Labyrinth also supports a series configuration of multiple chips. While testing two chips in series, researchers noted “a two-log improvement in tumor cell enrichment over the single Labyrinth.” They claim this is a higher purity than other label-free methods they studied, while adding only five minutes to processing times.
Sunitha Nagrath, PhD (above), is an Associate Professor of Chemical Engineering at the University of Michigan, and one of the lead developers of the Labyrinth chip. “You cannot put a box around these cells,” she noted in the U-M news release. “The markers for them are so complex, there is no one marker we could target for all these stages.” (Photo copyright: University of Michigan.)
Current Testing Using the Labyrinth Chip
The chip is already in use in a clinical trial for an aggressive form of breast cancer by Max Wicha, MD, Madeline and Sidney Forbes Professor of Oncology, Founding Director Emeritus, University of Michigan Comprehensive Cancer Center, and co-author of the Cell Systems study, who lead the study along with Nagrath.
The trial involves the attempted activation of adult system cells by blocking the signaling molecule interleukin-6. Wicha suspects the molecule enables cancer stem cells as well. “We think that this may be a way to monitor patients in clinical trials,” he said in the U-M news release. “Rather than just counting the cells, by capturing them, we can perform molecular analysis [to] know what we can target with treatments.”

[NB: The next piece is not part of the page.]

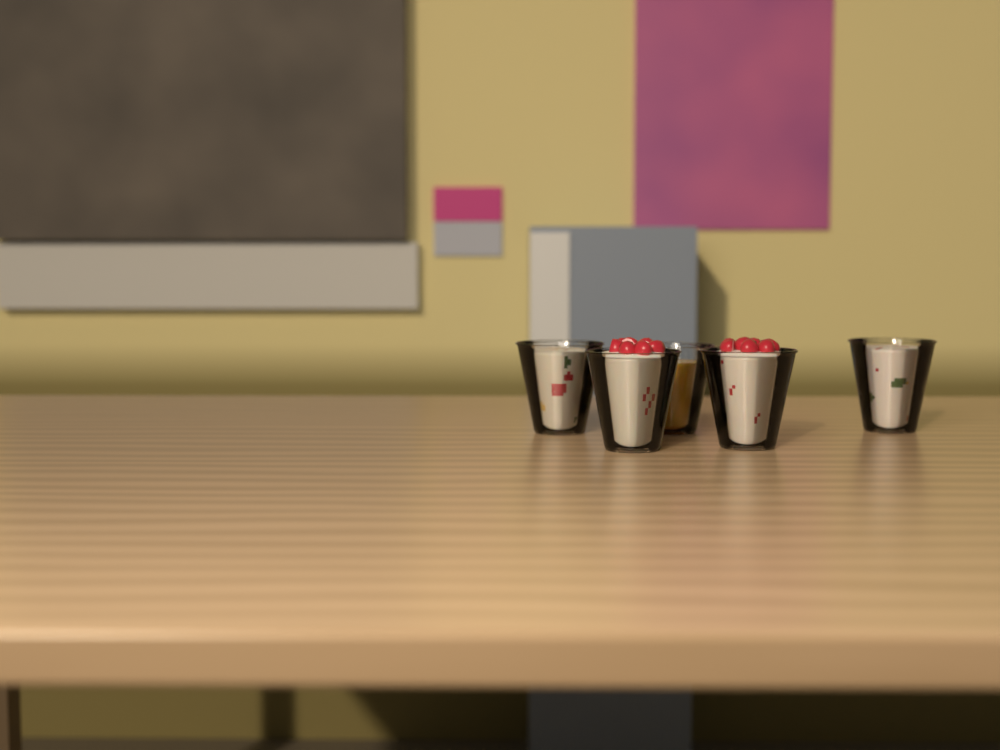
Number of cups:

The news release further highlights how this chip is specifically suited to such a task. As cancer stem cells transition from stem-like cells to more ordinary cell types, their gene expression shifts as well. This creates an issue when using conventional cell targeting. Nagrath notes this concern, stating, “The markers for [cancer stem cells] are so complex, there is no one marker we could target for all these stages.”
The Labyrinth chip shows potential for overcoming one of the biggest hurdles to leveraging CTCs to diagnose cancers and develop personalized therapies. Currently, the chip can output to Fluidigm, DEPArray by Silicon Biosystems, and RainDance Technologies’ RainDrop Digital PCR System.
The U-M researchers hope that future research will yield additional applications and compatible systems to further improve the ability for medical laboratories to use CTCs in the early detection and monitoring of cancer cases.